The Cosmos SDK also supports the legacy Amino encoding format for backwards compatibility with previous versions, specially for client encoding and signing with Ledger devices. Evmos does not support Amino in the EVM module, but it is supported for all other Cosmos SDK modules that enable it.

RLP

Recursive Length Prefix (RLP), is an encoding/decoding algorithm that serializes a message and allows for quick reconstruction of encoded data. Evmos uses RLP to encode/decode Ethereum messages for JSON-RPC handling to conform messages to the proper Ethereum format. This allows messages to be encoded and decoded in the exact format as Ethereum's.

The x/evm transactions (MsgEthereumTx) encoding is performed by casting the message to a go-ethereum's Transaction and then marshaling the transaction data using RLP:

// TxEncoder overwrites sdk.TxEncoder to support MsgEthereumTx
func (g txConfig) TxEncoder() sdk.TxEncoder {
return func(tx sdk.Tx) ([]byte, error) {
msg, ok := tx.(*evmtypes.MsgEthereumTx)
if ok {
return msg.AsTransaction().MarshalBinary()
}
return g.TxConfig.TxEncoder()(tx)
}
}

// TxDecoder overwrites sdk.TxDecoder to support MsgEthereumTx
func (g txConfig) TxDecoder() sdk.TxDecoder {
return func(txBytes []byte) (sdk.Tx, error) {
tx := &ethtypes.Transaction{}

err := tx.UnmarshalBinary(txBytes)
if err == nil {
msg := &evmtypes.MsgEthereumTx{}
msg.FromEthereumTx(tx)
return msg, nil
}

return g.TxConfig.TxDecoder()(txBytes)
}
}

Dataset entries:
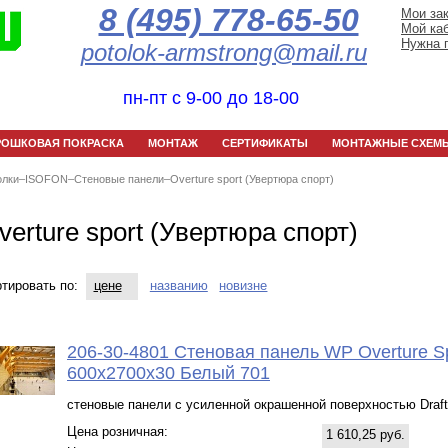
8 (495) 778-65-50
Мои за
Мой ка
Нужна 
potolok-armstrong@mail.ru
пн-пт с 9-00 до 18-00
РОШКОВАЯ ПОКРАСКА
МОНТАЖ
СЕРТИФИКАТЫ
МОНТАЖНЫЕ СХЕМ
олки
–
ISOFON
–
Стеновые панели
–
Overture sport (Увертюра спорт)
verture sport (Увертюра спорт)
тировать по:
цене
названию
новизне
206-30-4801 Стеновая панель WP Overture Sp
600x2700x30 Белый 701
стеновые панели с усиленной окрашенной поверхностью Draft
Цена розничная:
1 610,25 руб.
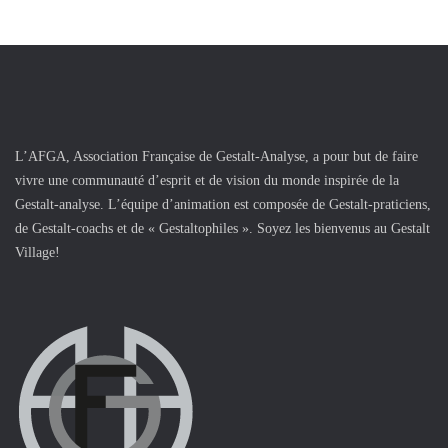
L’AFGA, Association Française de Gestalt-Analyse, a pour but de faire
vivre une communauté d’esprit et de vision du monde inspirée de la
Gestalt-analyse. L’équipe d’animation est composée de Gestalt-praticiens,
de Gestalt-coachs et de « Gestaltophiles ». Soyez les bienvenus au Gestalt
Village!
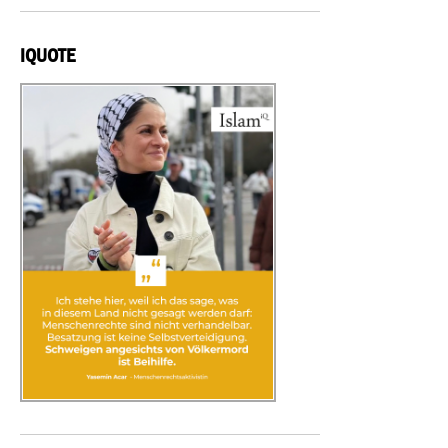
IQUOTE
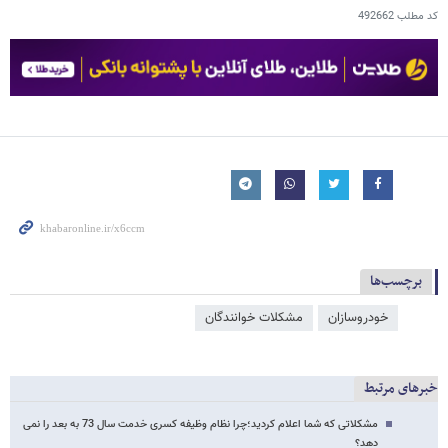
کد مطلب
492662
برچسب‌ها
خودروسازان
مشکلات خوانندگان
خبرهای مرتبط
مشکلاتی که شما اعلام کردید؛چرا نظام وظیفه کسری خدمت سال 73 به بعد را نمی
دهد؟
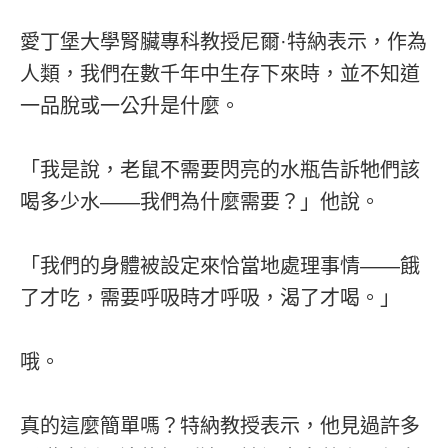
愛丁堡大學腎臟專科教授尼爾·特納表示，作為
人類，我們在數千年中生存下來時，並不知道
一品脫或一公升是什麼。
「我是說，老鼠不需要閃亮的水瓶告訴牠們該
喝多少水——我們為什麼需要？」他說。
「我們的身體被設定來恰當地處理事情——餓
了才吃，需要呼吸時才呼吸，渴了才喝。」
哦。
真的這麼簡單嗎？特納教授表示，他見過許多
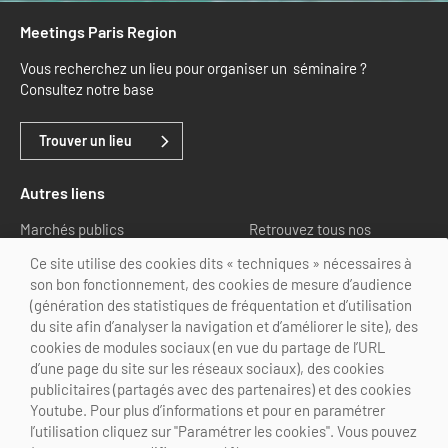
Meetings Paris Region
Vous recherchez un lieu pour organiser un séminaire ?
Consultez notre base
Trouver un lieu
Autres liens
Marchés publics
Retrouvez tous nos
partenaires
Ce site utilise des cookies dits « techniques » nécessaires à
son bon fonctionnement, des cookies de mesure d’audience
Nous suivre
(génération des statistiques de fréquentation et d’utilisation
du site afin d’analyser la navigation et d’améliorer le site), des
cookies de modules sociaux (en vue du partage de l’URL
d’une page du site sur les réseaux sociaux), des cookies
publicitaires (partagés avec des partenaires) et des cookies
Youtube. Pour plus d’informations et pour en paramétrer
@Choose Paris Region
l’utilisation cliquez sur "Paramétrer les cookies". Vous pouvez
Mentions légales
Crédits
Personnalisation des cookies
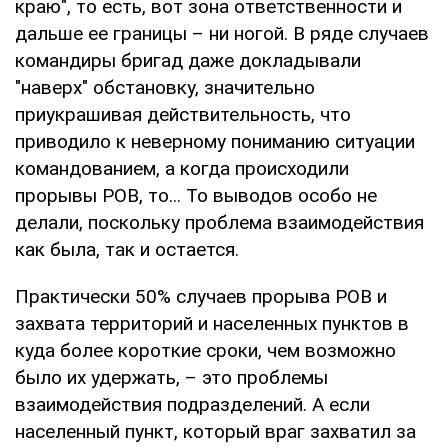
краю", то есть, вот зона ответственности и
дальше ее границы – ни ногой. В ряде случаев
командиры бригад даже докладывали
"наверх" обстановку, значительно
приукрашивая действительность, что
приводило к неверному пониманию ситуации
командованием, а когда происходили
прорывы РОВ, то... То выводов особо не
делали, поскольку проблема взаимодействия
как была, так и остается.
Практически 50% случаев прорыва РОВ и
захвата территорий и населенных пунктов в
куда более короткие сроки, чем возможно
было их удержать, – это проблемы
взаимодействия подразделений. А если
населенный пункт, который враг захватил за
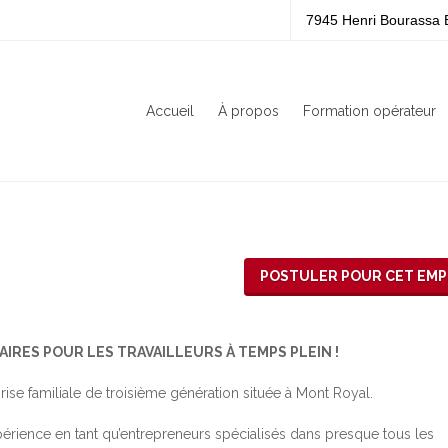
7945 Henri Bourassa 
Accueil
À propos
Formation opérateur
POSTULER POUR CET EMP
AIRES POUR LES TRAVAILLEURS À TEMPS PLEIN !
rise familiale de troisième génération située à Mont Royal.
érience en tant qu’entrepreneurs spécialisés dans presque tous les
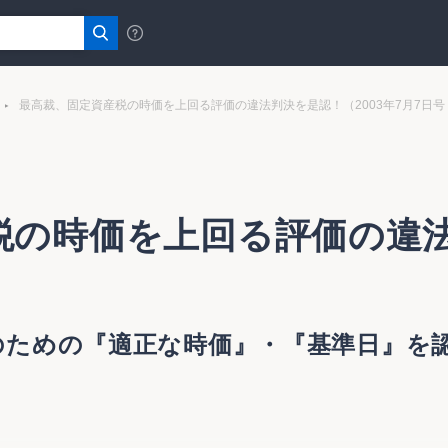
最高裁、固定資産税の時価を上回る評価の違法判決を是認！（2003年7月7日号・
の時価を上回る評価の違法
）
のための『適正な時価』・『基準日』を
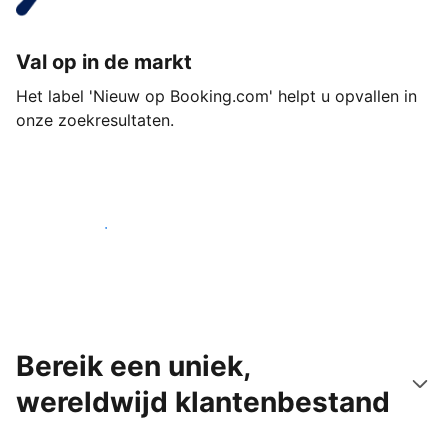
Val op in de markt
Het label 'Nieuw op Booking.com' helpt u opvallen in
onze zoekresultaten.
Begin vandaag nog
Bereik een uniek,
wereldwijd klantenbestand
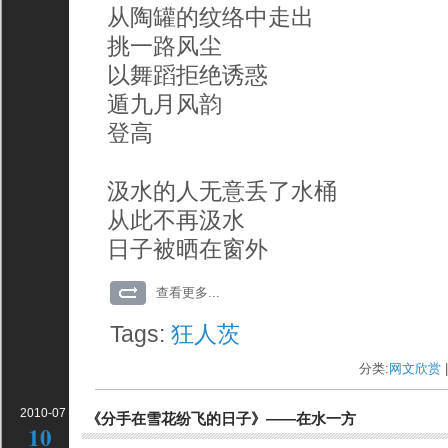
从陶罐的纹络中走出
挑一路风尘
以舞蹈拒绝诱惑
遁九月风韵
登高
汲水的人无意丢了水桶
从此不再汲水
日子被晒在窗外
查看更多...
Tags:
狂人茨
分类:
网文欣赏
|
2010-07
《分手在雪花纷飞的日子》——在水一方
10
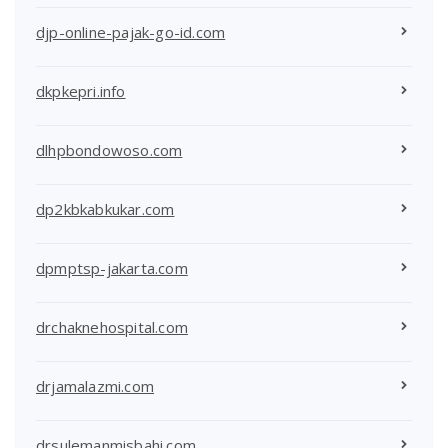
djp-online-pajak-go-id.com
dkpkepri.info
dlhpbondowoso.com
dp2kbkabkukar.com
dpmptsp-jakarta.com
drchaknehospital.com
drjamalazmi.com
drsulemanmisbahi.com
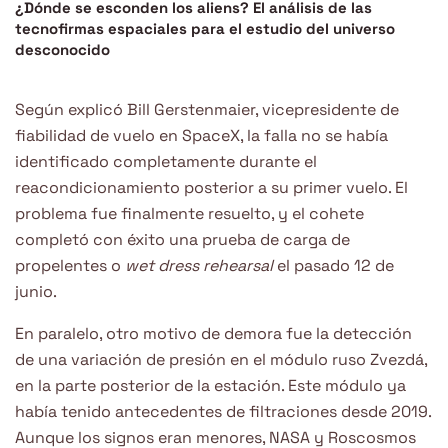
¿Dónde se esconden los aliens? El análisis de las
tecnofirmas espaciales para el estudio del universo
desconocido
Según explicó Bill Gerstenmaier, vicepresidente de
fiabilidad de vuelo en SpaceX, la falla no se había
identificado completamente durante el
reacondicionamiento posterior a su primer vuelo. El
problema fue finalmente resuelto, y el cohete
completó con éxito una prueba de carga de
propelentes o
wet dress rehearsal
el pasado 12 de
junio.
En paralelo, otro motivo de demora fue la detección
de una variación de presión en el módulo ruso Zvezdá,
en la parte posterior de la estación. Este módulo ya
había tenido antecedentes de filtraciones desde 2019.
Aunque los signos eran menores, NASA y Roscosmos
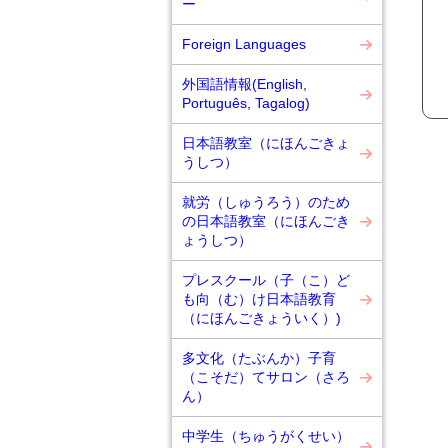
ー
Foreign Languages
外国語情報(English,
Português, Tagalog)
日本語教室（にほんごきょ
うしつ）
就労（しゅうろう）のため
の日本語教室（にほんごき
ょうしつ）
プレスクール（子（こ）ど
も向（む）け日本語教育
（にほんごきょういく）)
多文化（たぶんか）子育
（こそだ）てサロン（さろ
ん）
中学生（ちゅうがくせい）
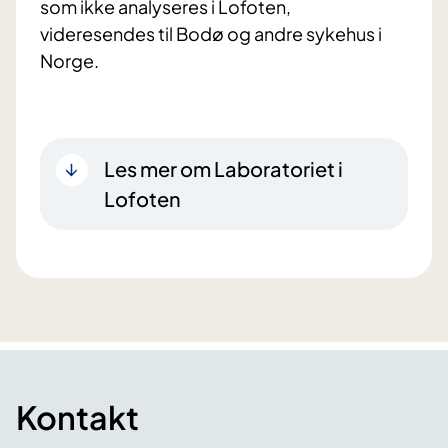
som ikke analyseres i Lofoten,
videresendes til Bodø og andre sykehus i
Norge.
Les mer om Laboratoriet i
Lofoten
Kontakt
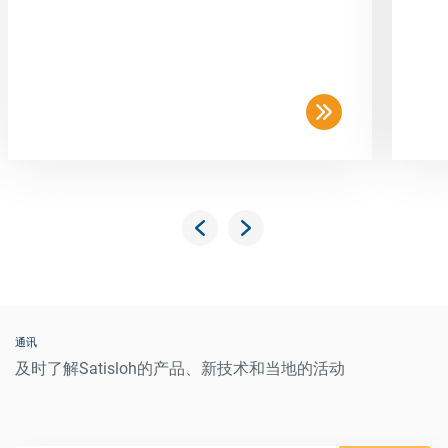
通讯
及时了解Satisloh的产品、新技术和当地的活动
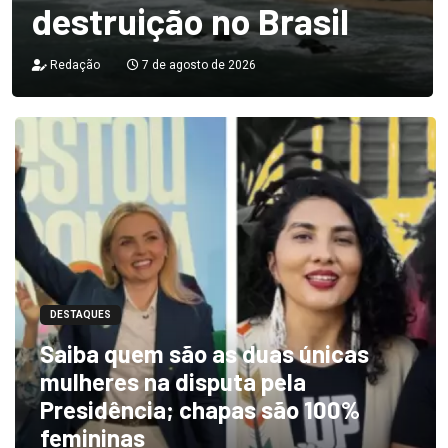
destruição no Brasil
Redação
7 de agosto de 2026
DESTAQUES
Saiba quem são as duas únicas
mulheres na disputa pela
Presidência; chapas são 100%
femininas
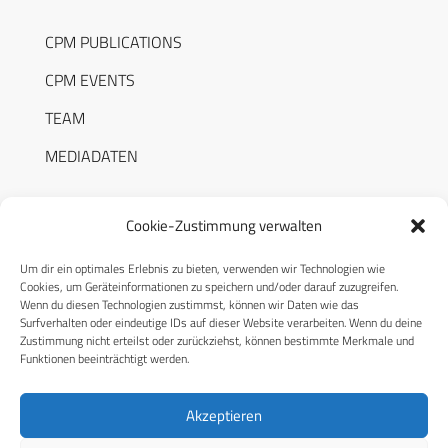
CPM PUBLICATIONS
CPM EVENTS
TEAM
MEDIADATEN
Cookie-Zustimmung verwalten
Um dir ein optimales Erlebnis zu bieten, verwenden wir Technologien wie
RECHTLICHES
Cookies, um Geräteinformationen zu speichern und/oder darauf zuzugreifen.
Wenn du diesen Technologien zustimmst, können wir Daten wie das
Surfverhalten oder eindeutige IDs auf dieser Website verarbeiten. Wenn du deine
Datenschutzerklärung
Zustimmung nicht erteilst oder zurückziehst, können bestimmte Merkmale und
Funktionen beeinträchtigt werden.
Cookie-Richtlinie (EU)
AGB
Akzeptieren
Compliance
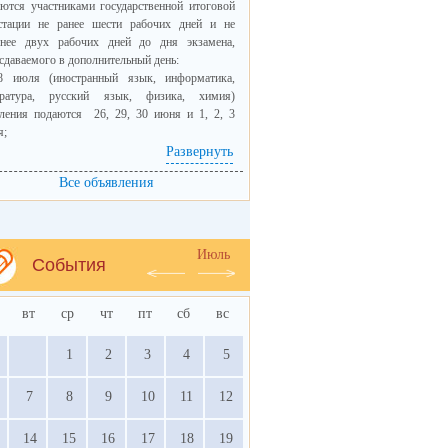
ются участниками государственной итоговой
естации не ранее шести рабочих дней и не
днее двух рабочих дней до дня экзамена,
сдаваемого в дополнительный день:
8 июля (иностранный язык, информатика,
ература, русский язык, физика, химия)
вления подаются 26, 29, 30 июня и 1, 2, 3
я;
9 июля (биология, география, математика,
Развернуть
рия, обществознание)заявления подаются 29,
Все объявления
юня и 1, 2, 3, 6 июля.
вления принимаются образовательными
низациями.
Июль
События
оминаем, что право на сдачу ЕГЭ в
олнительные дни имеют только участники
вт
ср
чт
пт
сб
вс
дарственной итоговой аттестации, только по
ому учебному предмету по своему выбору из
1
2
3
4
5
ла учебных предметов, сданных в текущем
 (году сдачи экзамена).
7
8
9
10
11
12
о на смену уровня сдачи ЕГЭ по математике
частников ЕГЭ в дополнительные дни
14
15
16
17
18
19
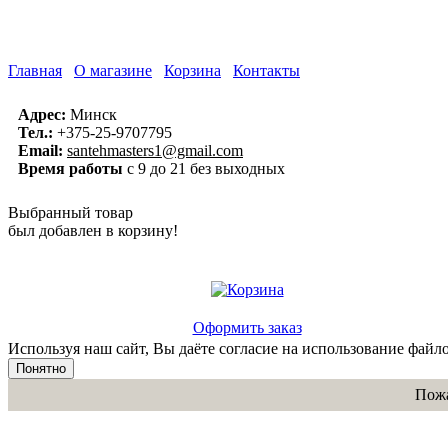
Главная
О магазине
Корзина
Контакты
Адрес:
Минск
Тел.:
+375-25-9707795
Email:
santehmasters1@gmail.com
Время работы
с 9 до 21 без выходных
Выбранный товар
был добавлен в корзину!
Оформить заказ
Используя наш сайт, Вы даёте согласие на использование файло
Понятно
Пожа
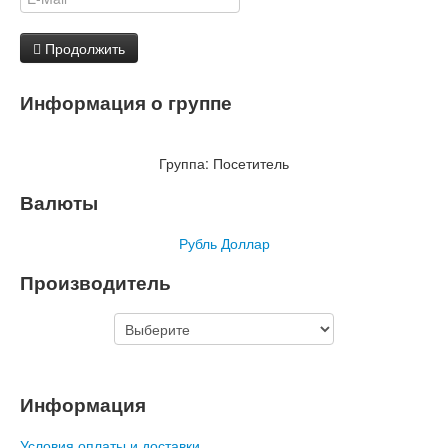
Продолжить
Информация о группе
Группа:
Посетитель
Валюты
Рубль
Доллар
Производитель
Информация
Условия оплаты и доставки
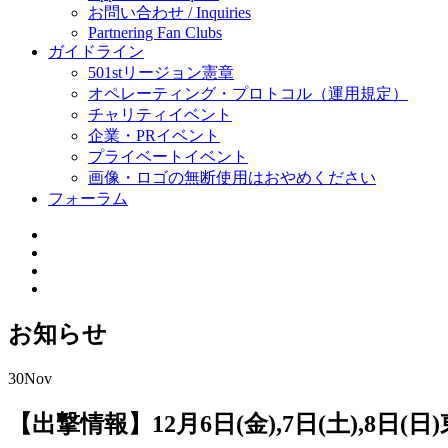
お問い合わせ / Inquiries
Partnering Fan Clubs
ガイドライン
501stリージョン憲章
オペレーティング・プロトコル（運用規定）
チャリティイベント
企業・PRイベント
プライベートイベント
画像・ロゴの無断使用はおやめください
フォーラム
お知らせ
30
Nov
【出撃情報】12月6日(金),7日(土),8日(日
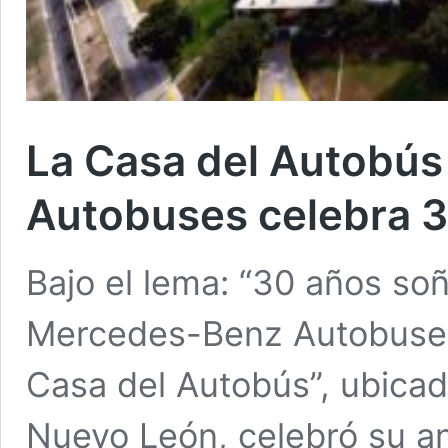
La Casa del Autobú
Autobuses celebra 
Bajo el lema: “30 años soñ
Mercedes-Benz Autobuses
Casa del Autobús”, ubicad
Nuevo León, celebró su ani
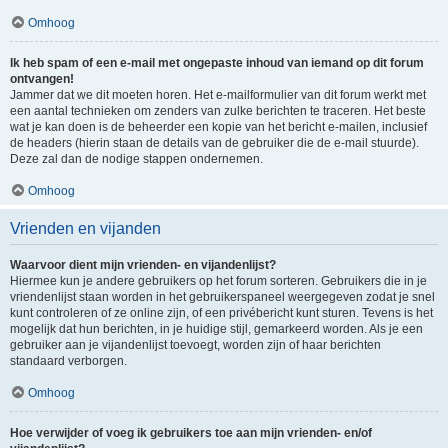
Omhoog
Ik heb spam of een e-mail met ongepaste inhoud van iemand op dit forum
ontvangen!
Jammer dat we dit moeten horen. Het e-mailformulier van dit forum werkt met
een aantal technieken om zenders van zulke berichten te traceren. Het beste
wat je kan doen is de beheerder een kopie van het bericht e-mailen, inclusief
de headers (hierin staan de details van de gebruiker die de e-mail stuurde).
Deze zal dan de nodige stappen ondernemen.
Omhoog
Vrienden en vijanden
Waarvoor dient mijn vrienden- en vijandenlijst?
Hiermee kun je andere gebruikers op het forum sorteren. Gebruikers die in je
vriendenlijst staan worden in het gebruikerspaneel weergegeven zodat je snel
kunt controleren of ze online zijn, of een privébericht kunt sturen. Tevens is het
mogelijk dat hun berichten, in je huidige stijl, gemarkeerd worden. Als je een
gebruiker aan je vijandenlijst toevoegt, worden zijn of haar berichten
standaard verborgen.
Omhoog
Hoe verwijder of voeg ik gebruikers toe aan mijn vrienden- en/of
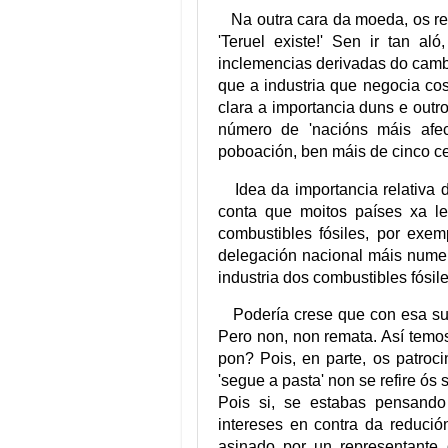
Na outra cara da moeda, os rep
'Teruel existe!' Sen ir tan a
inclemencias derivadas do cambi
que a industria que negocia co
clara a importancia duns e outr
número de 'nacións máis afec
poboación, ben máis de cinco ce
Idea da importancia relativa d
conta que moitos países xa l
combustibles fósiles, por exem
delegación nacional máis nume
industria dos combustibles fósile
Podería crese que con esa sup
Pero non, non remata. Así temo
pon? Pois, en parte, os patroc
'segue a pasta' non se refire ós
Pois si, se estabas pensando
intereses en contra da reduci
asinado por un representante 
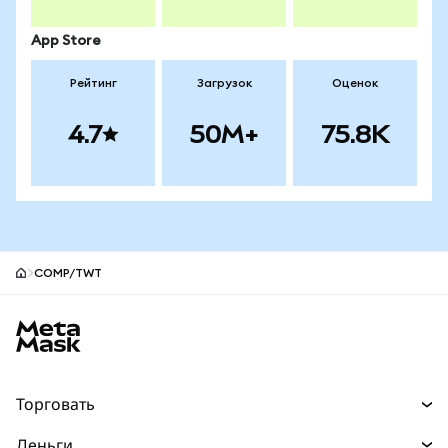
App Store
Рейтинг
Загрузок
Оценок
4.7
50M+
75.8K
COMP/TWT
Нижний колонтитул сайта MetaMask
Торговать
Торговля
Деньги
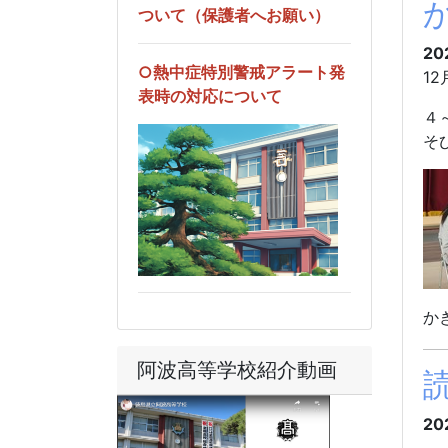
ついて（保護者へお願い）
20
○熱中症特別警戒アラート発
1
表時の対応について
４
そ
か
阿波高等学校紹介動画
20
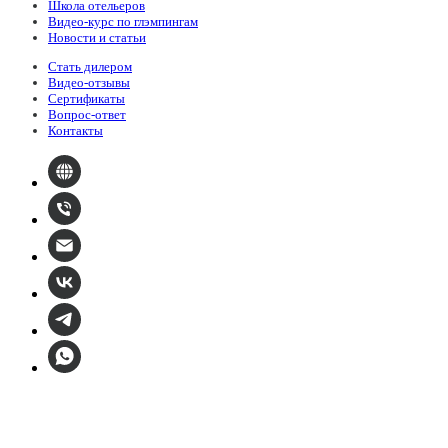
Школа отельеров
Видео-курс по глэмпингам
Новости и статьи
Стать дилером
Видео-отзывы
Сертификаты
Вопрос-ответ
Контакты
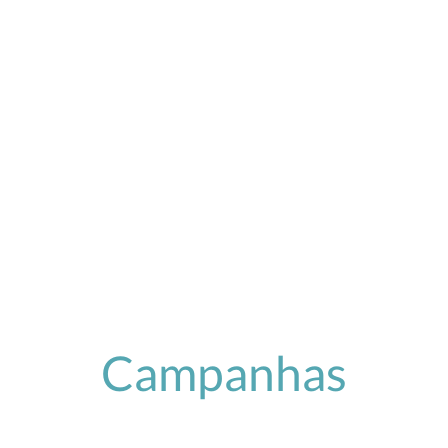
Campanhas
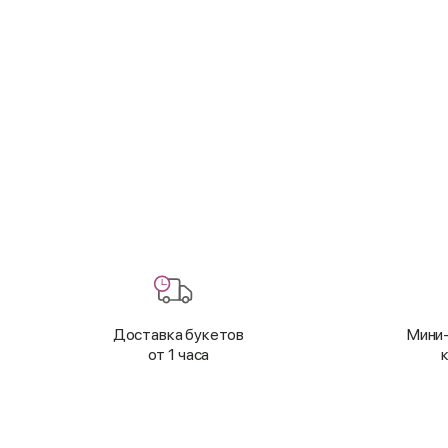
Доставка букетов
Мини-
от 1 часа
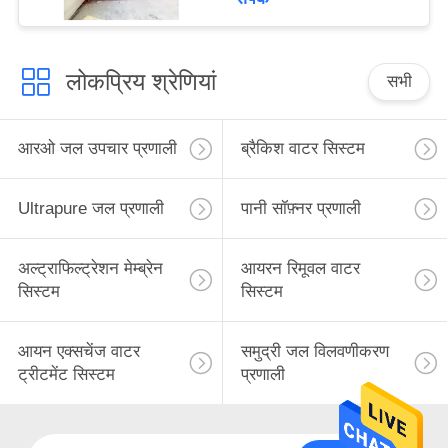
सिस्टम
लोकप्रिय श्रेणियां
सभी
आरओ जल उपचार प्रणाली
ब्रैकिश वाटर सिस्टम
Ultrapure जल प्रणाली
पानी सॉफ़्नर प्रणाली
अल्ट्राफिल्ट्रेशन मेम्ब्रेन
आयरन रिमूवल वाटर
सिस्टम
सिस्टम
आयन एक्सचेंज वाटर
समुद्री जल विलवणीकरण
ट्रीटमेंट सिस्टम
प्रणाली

**Exercise prompt**
Reproduce word for word the part of the RLP encoding excerpt that begins at the words "Recursive Length Prefix" and stops after "return msg.AsTransaction().MarshalBinary()".

**Expected answer**
Recursive Length Prefix (RLP), is an encoding/decoding algorithm that serializes a message and allows for quick reconstruction of encoded data. Evmos uses RLP to encode/decode Ethereum messages for JSON-RPC handling to conform messages to the proper Ethereum format. This allows messages to be encoded and decoded in the exact format as Ethereum's.

The x/evm transactions (MsgEthereumTx) encoding is performed by casting the message to a go-ethereum's Transaction and then marshaling the transaction data using RLP:

// TxEncoder overwrites sdk.TxEncoder to support MsgEthereumTx
func (g txConfig) TxEncoder() sdk.TxEncoder {
return func(tx sdk.Tx) ([]byte, error) {
msg, ok := tx.(*evmtypes.MsgEthereumTx)
if ok {
return msg.AsTransaction().MarshalBinary()